# where to get replacement axle and springs?



## barracuda7199 (May 6, 2012)

i have a gator trailer under my alumacraft that needs new springs and axle. where is the best place to get them? i would like to keep my hubs since they have new bearings and tires. although i guess as long as my bearing buddies fit and the hubs are 4 lug new ones would be fine? salt water wasn't kind to the axle and springs.... previous owner must have skipped washing that part of the rig.


----------



## S&amp;MFISH (May 6, 2012)

I would go directly to the trailer manufacturer to find out who's axles and springs they use. Axles and springs aren't usually made inhouse. They are sourced out. Then you can go directly to the manufacturer for a lower price,cutting out the middleman. That's the route I would take.


----------



## lckstckn2smknbrls (May 7, 2012)

Tractor supply, Farm n fleet and there are lots of trailer part supplies online.


----------



## JamesM56alum (May 7, 2012)

Look for a local scrap yard, you would extremely suprised at the stuff you will find there for dirt cheap, buddy of mine bought a 300lb solid 1/2 steel plow for his bobcat for 30 bucks case, there is no mark up on steel you only pay it's value in weight.


----------



## gouran01 (May 8, 2012)

x2 , I got my complete axle set up at TSC, it's been holdin up good for 3+ years now, now that ya mention it, I should pack the bearings n get the buddies in there!


----------



## DaveInGA (May 9, 2012)

You've got some good suggestions here, but I'll add one more. I was checking out all the above mentioned places and finding good prices when I ran into something I couldn't find an answer for online. I was able to figure out who made the hubs and axle for my trailer, so I called them. They answered my questions, but their prices were full retail and the lady on the phone knew it and advised me of such. What she did though was refer me to a local trailer repair/rebuild center near where I live called Airport Trailer (Gainesville, GA). 

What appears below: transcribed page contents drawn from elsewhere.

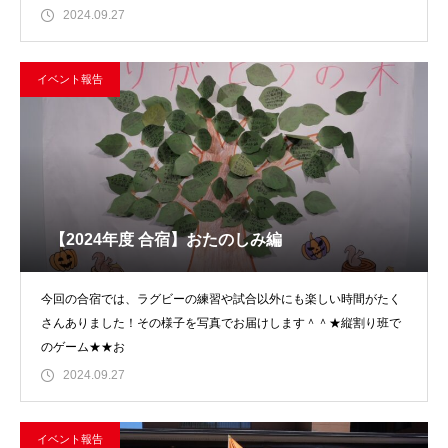
せなかったり
2024.09.27
イベント報告
【2024年度 合宿】おたのしみ編
今回の合宿では、ラグビーの練習や試合以外にも楽しい時間がたく
さんありました！その様子を写真でお届けします＾＾★縦割り班で
のゲーム★★お
2024.09.27
イベント報告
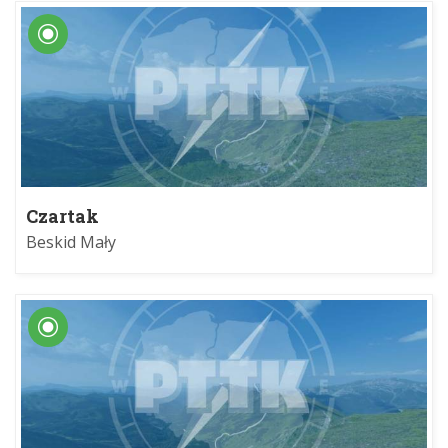
Czartak
Beskid Mały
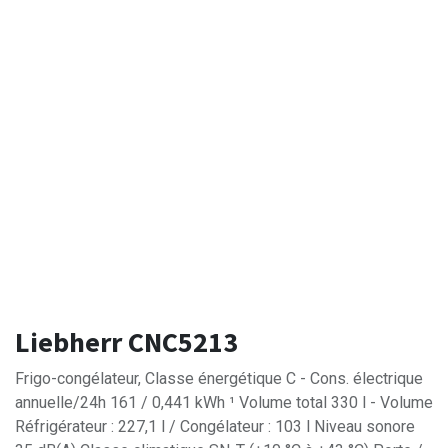
Liebherr CNC5213
Frigo-congélateur, Classe énergétique C - Cons. électrique
annuelle/24h 161 / 0,441 kWh ¹ Volume total 330 l - Volume
Réfrigérateur : 227,1 l / Congélateur : 103 l Niveau sonore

I drove over to Airport Trailer and took my hubs with me. The guy at the counter not only recognized the hubs, knew the trailer axle they came off of, but also had complete replacement hubs with bearings and seals included in the price. Hubs were pre-greased, but the grease was not marine grease and he advised me of such. He made several suggestions on how to clean the axle, the bearings and keep myself clean during replacement, which you can see in the pics in my sig link where I am rebuilding my boat and trailer. 

Costs/prices? Ironically, his prices beat the prices of anybody else I'd priced. Not by a lot, but by a couple dollars of the lowest outfit. Service and knowledge? Far superior to anyone else I talked to, including the local boat sales outfit.

My suggestion with all the information is to look up and make some calls to a local trailer rebuild place in your area. One that's big enough to refurbish Mack truck trailers down to the small ones. They'll likely have what you need very affordably and their knowledge will greatly help you solve all your problems.


----------